WRITTEN TASK ::
Show each line below that contains the word "Specimen", copying every such line in full. Matches must have the same case.

>> START TASK INPUT

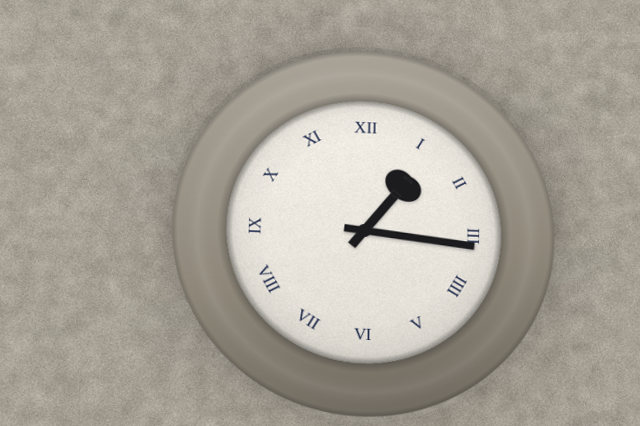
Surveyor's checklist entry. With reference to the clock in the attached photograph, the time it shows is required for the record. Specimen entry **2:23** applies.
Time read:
**1:16**
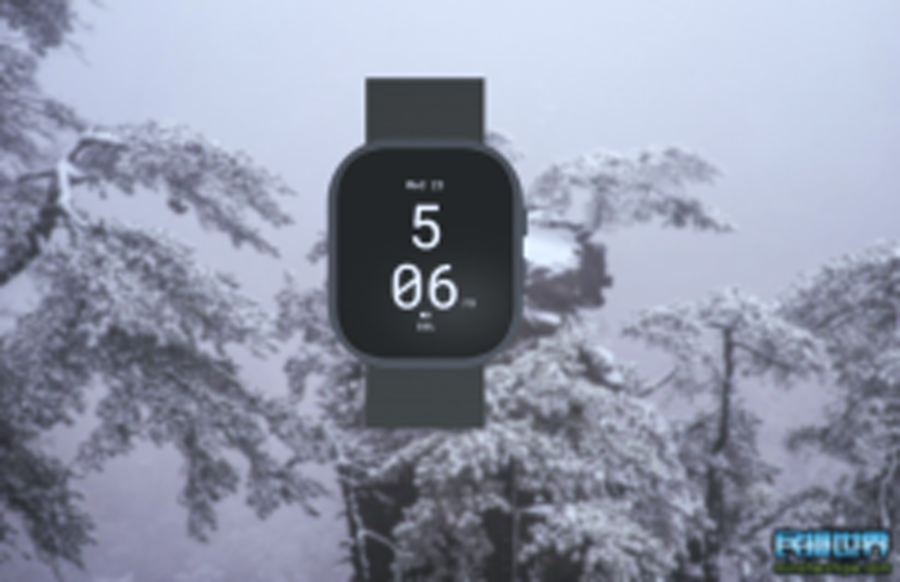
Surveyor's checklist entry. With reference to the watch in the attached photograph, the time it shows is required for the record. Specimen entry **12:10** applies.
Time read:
**5:06**
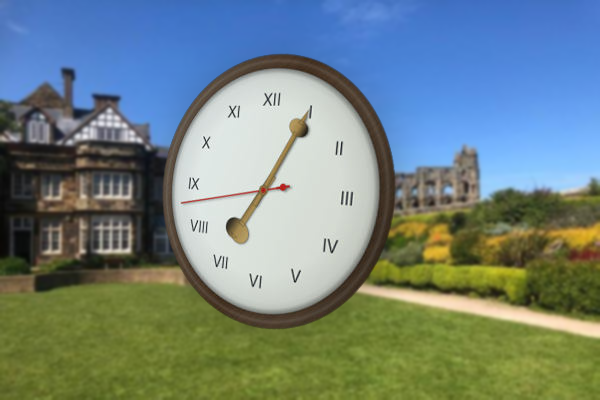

>> END TASK INPUT

RESULT OF THIS EXERCISE ::
Surveyor's checklist entry. With reference to the clock in the attached photograph, the time it shows is required for the record. Specimen entry **2:23** applies.
Surveyor's checklist entry. With reference to the watch in the attached photograph, the time it shows is required for the record. Specimen entry **12:10** applies.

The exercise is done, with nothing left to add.